Figure 2 ∣. Targeted sequence insertion, deletion, and recoding with twinPE in human cells.

(a) Schematic diagram illustrating designs and edits generated for twinPE, PrimeDel³⁶ and paired pegRNAs³⁷. Shaded gray boxes indicate regions where DNA is excised, green lines indicate the incorporation of heterologous DNA sequence, red and blue lines indicate regions of sequence homology (red to red, blue to blue), and yellow lines indicate regions with small edits. PrimeDel can introduce but does not require introduction of heterologous sequence (green). (b) Insertion of FKBP coding sequence fragments with PE3 (12 bp, 36 bp, 108 bp) or twinPE (108 bp) at HEK3 in HEK293T cells. (c) Recoding of sequence within exons 4 and 7 in PAH in HEK293T cells using twinPE. A 64-bp target sequence in exon 4 was edited using 24, 36, or 59 bp of overlapping flaps, a 46-bp target sequence in exon 7 was edited using 22 or 42 bp of overlapping flaps, or a 64-bp sequence in exon 7 was edited using 24 or 47 bp of overlapping flaps.

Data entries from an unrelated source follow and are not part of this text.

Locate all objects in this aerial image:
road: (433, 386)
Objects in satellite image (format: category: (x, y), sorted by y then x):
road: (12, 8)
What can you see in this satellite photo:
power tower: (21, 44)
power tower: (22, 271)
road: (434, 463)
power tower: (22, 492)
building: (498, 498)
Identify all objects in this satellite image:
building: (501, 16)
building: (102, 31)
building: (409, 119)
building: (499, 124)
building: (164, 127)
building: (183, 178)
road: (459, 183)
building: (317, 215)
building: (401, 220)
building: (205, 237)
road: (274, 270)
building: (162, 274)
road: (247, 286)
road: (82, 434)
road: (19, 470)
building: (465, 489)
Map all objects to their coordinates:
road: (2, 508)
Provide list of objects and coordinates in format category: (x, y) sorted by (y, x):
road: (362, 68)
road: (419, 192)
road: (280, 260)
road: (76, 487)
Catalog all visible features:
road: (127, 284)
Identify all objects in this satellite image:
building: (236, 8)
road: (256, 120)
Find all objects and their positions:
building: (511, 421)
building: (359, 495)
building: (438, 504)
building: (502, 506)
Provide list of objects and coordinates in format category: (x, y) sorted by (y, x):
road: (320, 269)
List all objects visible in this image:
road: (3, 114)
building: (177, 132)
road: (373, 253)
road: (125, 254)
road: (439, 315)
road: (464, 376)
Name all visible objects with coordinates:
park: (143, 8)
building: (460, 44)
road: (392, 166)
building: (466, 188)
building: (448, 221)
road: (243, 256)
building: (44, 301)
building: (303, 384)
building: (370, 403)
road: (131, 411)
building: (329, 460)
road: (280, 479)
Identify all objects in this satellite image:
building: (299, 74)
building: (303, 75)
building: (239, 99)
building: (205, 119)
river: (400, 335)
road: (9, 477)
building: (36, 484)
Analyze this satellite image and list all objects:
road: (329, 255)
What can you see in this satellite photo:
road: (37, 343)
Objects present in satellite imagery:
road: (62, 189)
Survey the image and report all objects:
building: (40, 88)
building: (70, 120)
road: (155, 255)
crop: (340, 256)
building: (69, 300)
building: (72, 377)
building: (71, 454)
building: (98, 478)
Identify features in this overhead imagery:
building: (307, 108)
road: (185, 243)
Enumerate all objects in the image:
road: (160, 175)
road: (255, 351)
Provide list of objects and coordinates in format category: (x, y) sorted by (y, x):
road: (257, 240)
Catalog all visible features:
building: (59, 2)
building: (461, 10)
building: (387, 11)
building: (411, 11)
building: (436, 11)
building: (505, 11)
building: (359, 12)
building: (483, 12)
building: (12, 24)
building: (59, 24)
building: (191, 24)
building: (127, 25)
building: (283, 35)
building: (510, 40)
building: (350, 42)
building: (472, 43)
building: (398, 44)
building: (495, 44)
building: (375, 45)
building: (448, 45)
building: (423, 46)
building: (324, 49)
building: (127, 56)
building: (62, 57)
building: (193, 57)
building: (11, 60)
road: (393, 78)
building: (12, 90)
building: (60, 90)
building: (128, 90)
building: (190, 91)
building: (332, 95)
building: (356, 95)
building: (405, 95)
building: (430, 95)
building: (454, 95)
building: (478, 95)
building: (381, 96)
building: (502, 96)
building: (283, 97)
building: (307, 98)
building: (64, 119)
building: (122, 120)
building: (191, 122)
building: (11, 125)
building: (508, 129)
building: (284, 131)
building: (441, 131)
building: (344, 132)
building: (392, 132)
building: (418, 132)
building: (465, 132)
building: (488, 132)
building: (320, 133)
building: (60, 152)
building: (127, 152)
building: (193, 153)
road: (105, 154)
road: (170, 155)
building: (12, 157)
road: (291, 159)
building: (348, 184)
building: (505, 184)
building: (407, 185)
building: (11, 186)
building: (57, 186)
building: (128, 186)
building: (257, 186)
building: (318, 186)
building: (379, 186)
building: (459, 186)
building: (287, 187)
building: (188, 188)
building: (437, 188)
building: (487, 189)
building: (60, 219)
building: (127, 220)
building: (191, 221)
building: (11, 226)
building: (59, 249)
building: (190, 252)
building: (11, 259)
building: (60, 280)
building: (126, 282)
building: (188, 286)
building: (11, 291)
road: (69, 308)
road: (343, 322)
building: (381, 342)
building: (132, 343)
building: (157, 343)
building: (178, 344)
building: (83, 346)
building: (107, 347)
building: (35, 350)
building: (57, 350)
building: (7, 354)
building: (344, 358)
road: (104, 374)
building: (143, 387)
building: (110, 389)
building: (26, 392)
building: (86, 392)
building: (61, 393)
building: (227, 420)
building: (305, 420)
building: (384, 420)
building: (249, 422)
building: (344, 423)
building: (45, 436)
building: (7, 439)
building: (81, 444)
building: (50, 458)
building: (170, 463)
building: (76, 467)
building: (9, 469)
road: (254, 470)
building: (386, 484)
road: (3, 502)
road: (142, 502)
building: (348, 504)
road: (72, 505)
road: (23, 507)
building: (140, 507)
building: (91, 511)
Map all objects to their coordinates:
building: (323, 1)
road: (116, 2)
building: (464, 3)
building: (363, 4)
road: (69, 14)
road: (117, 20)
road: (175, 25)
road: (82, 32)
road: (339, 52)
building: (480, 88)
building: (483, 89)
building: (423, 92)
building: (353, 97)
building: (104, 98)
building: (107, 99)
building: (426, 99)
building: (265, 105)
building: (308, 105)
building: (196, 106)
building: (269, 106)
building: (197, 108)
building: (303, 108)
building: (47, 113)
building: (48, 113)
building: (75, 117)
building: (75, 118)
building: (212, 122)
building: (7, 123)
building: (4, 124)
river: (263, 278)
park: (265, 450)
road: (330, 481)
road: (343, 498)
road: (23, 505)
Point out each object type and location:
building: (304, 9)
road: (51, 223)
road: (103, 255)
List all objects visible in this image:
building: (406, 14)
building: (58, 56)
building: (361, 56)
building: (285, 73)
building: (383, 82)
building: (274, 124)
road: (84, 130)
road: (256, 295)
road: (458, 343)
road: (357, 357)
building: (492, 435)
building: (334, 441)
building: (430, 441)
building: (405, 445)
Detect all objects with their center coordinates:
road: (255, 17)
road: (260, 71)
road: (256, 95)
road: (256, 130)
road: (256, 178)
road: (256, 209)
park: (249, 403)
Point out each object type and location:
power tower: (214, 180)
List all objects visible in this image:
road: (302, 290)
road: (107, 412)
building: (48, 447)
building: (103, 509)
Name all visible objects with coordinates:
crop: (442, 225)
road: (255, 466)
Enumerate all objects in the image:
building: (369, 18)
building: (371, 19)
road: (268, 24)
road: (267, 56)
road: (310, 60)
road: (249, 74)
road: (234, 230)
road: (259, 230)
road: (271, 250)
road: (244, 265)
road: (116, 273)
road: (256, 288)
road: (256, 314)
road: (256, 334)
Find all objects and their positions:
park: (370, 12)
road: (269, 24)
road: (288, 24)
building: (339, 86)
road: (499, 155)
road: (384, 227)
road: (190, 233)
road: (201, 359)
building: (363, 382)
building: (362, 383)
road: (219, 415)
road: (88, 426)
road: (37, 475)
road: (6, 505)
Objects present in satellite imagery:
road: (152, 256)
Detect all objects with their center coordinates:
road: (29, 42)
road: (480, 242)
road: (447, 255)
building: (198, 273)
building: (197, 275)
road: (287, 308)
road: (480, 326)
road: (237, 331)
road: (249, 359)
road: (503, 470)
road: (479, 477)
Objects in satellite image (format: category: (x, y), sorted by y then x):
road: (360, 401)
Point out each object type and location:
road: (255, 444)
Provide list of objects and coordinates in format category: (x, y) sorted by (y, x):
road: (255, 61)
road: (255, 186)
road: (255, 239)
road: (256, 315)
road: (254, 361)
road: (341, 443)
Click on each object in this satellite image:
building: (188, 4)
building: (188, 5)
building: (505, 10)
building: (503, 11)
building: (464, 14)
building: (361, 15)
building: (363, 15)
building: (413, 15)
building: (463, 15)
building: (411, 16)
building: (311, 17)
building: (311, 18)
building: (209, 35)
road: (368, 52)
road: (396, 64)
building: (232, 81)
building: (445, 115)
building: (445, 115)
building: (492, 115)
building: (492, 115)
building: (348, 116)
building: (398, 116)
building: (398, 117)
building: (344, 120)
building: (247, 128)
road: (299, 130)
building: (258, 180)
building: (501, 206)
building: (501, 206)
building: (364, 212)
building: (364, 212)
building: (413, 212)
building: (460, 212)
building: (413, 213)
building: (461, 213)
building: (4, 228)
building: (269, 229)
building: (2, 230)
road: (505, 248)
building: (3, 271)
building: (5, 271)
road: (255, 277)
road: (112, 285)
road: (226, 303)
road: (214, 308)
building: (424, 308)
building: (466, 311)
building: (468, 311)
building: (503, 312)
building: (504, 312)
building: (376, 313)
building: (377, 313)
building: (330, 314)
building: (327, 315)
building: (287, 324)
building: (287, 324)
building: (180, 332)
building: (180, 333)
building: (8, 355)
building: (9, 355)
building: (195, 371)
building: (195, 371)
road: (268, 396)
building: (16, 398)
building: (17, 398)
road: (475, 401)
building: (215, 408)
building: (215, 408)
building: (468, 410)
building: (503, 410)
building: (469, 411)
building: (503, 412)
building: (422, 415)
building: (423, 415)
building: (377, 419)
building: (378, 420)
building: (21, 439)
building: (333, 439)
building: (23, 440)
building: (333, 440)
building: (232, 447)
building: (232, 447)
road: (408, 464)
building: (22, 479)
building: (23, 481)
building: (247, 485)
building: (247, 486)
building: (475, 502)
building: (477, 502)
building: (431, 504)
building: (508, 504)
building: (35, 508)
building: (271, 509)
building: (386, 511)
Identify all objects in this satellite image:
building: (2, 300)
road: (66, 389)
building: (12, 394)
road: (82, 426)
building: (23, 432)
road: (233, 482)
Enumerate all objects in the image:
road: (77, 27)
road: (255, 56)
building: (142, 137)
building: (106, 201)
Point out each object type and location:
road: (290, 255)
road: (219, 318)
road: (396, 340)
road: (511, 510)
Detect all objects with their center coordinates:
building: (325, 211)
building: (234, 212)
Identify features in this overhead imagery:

Editing activity was compared using standard pegRNAs or epegRNAs containing 3’ evoPreQ1 motifs. (d) Schematic diagram showing three distinct dual-flap deletion strategies that were investigated for carrying out targeted deletions. The “Single-anchor (SA)” twinPE strategy allows for flexible deletion starting at an arbitrary position 3’ of one nick site and ending at the other nick site. The “Hybrid-anchor (HA)” twinPE strategy allows for flexible deletion of sequence at arbitrarily chosen positions between the two nick sites. The “PrimeDel (PD)” strategy of Shendure and co-workers tested here allows for deletion of the sequence starting at one nick site and ending at another nick site. Shaded gray boxes indicate regions where DNA is excised, red and blue lines indicate regions of sequence homology (red to red, blue to blue). (e) Deletion of sequences at HEK3 in HEK293T cells using the SA-twinPE, HA-twinPE, or PD strategies targeting the same protospacer pair. Editing activity was compared using standard pegRNAs or epegRNAs containing 3’ evoPreQ1 motifs. (f) Deletion of exon 51 sequence at the DMD locus in HEK293T cells using SA-twinPE, PD, paired Cas9 nuclease, or twinPE-mediated attB sequence replacement. A unique molecular identifier (UMI) protocol was applied to remove PCR bias (see Supplementary Note 1). Values and error bars in (b-f) reflect the mean and s.d. of three independent biological replicates.